The Reserve Bank of India (RBI) mandate on data storage has put almost digital payment industry into a split.
While payment players like Paytm and Microsoft have supported the RBI demand to store data within India, foreign players like Google, Amazon, Facebook and WhatsApp, who have recently launched their payment apps in the country, are in disarray.
Not happy with the RBI mandate, the digital players constituting the industry is mulling to send a formal representation to the regulator highlighting its concerns. Many of them raised concerned about not being consulted before drafting the ruling.
“What RBI is doing is heavyhandedness. A regulator should not bring about such fundamental changes without consultation with a cross-section of affected parties,” said Subho Ray, president of Internet and Mobile Association of India (IAMAI) to ET. He also advocated trying an alternative solution in dual location concept.
In April first week, the RBI had asked all payment players to ensure data related to payment system be stored inside the country within six months. The Apex bank in its regulatory policy observed that currently only certain payment system operators and their outsourcing partners store the payment system data either partly or completely in India.
Ensuring the safety and security of payment systems data by adoption of the best global standards and their continuous monitoring and surveillance is essential to reduce the risks from data breaches while maintaining a healthy pace of growth in digital payments, noted the regulator in a press statement.
The development is said to come after many incidents of data breaches including Cambridge Analytica-Facebook leak incident, where 87 millions data of the social site users were reportedly breached and used to reach voters on social media with personalised messages during now US president Donald Trump’s campaign in the US.
Facebook has faced flaks from governments across the globe including India. Following the incident, the government had sent a show-cause notice to social giant asking whether the personal data of Indian voters and users has been compromised by Cambridge Analytica.

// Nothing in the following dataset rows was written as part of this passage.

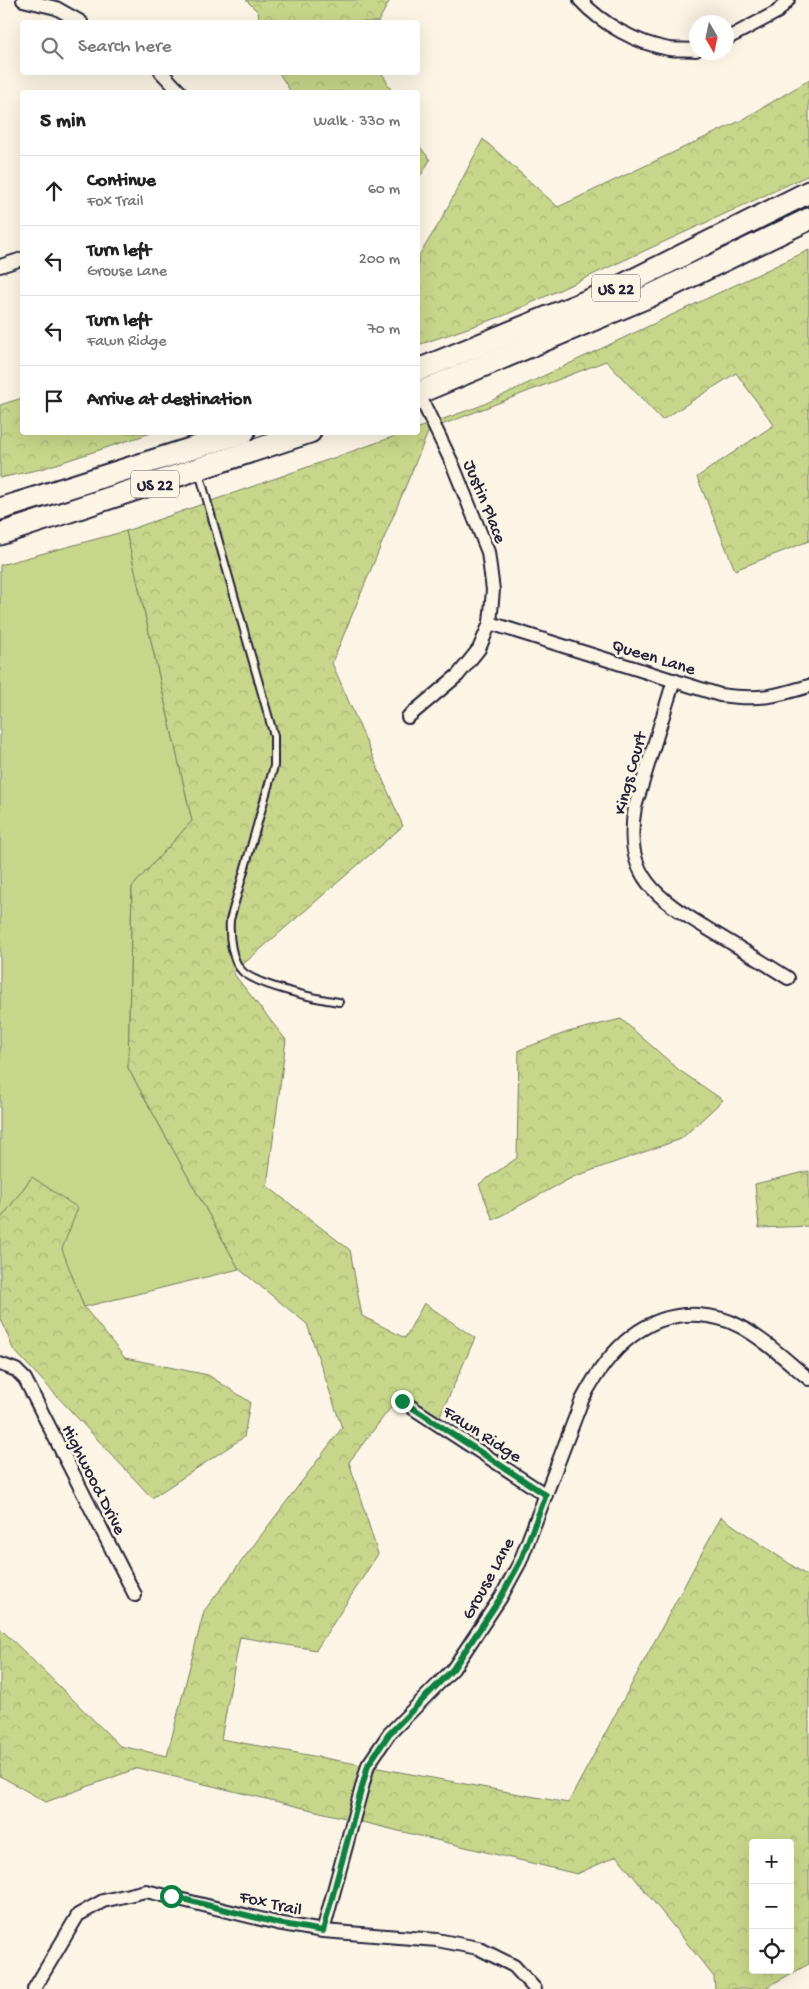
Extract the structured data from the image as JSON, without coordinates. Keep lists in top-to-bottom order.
{
  "streets": {
    "highway": ["US 22"],
    "street": [
      "Justin Place",
      "Queen Lane",
      "Kings Court",
      "Fawn Ridge",
      "Highwood Drive",
      "Grouse Lane",
      "Fox Trail"
    ]
  },
  "crossings": [
    ["Justin Place", "Queen Lane"],
    ["Queen Lane", "Kings Court"],
    ["Fawn Ridge", "Grouse Lane"],
    ["Grouse Lane", "Fox Trail"]
  ],
  "north": "bottom",
  "page": {
    "search": "Search here",
    "heading": ["5 min", "Walk · 330 m"],
    "list": [
      ["Continue", "Fox Trail", "60 m"],
      ["Turn left", "Grouse Lane", "200 m"],
      ["Turn left", "Fawn Ridge", "70 m"],
      "Arrive at destination"
    ],
    "map_buttons": ["+", "−"]
  }
}
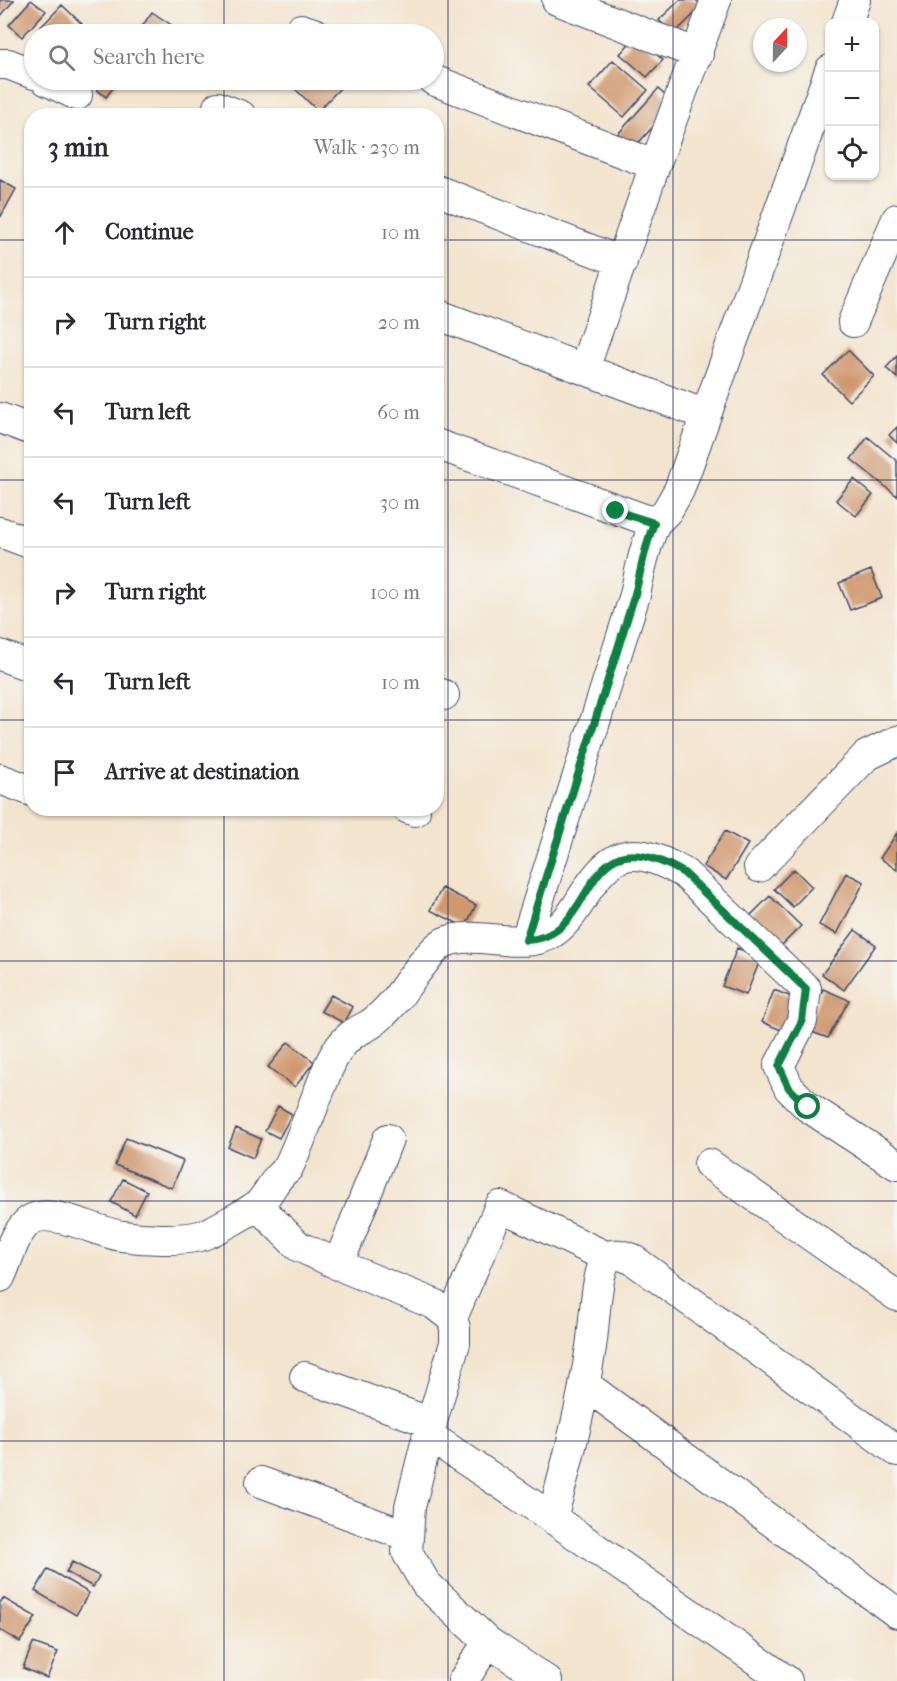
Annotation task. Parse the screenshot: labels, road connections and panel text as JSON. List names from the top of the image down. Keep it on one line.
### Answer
{"north":"top","page":{"map_buttons":["+","−"],"search":"Search here","heading":["3 min","Walk · 230 m"],"list":[["Continue","10 m"],["Turn right","20 m"],["Turn left","60 m"],["Turn left","30 m"],["Turn right","100 m"],["Turn left","10 m"],"Arrive at destination"]}}
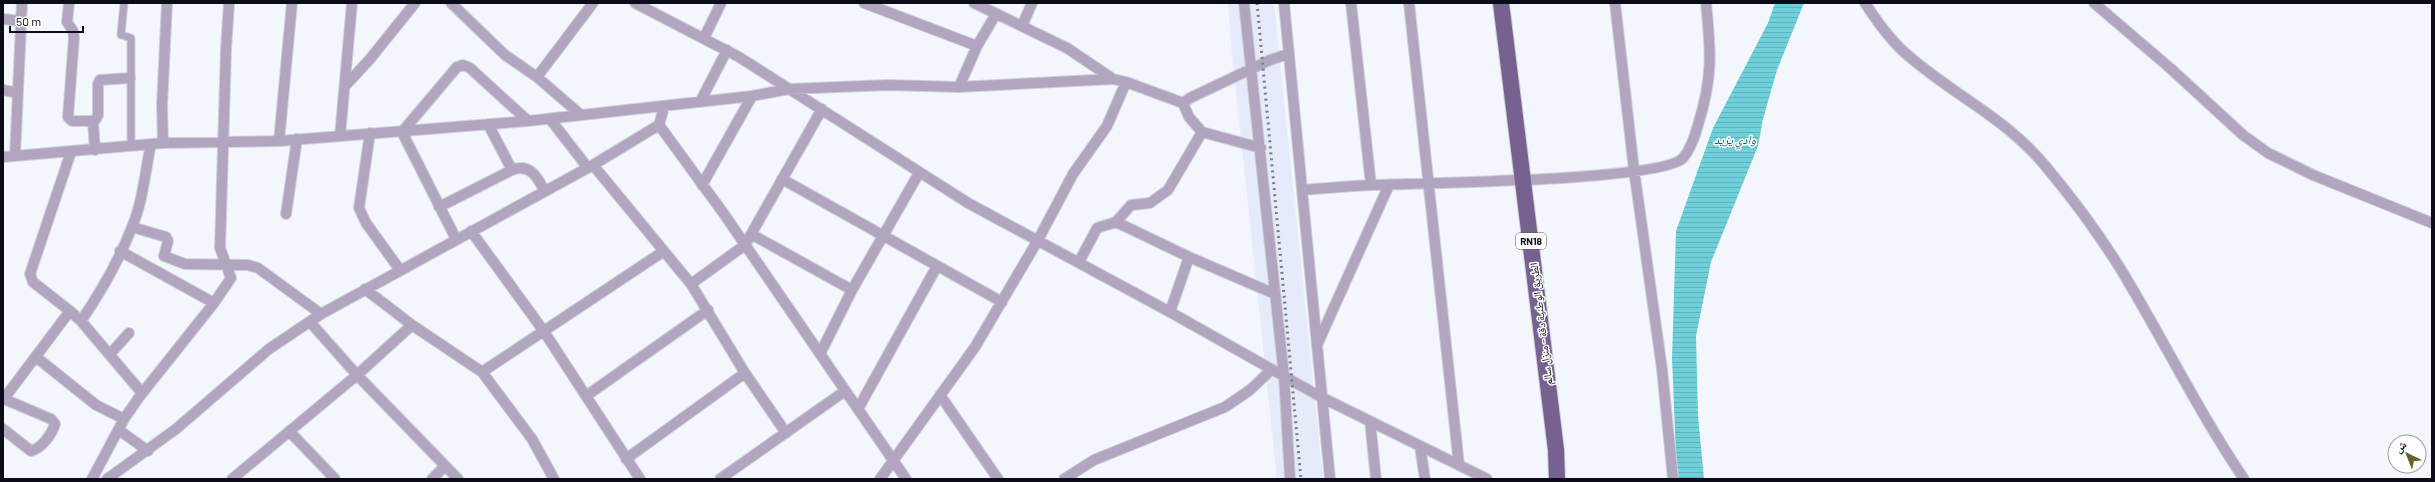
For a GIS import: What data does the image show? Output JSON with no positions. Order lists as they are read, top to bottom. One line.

Meanwhile, Alibaba-backed Paytm has supported the RBI move saying the mandate has come at the right time when payment companies are witnessing unprecedented growth.
Paytm CEO Vijay Shekhar Sharma earlier said that some regulations are required to strengthen privacy law and safeguard consumers’ data against leakage. He also emphasised that users crucial data including financial ones shouldn’t go outside of the country.
Sharma had criticised Facebook and WhatsApp for its alleged circumvention of regulations while launching UPI-enabled payment feature. He even termed the world’s largest social network ‘the evilest company in the world’.
Meanwhile, Master card is also planning to discuss the details of the directive with the central bank.
Currently, there are multiple players such as Paytm, Itz Cash, CC Avenue and Citrus as well as global players including Uber, WhatsApp, Amazon, Facebook, and Google. Facebook is also staging beta test for its own payment product in India.
The Mark Zuckerberg-led firm’s payment product is an independent play and will compete with WhatsApp UPI.
Notably, post demonetisation, the digital payments ecosystem witnessed a growing interest of foreign players, looking to cash-in on the growing opportunity in India. Payments ecosystem in the country is being built on public infrastructure like UPI and Aadhaar that allow open-architecture and an inter-operable payment system to evolve.
India’s digital payment space is expected to grow the segment by about five-fold to $1 trillion by 2023. It is currently estimated to be around less than $200 million, according to Credit Suisse report.